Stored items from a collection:
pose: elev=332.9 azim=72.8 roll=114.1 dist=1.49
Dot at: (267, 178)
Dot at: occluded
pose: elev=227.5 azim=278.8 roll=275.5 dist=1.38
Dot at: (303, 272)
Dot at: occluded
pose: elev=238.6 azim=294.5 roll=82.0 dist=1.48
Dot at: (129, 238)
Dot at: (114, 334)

• **YOUR INSTRUCTIONS**: Edit the records by replacing every "pose" with "view". Leave all other text unchanged.

• **SOLUTION TO THIS PROBLEM**:
view: elev=332.9 azim=72.8 roll=114.1 dist=1.49
Dot at: (267, 178)
Dot at: occluded
view: elev=227.5 azim=278.8 roll=275.5 dist=1.38
Dot at: (303, 272)
Dot at: occluded
view: elev=238.6 azim=294.5 roll=82.0 dist=1.48
Dot at: (129, 238)
Dot at: (114, 334)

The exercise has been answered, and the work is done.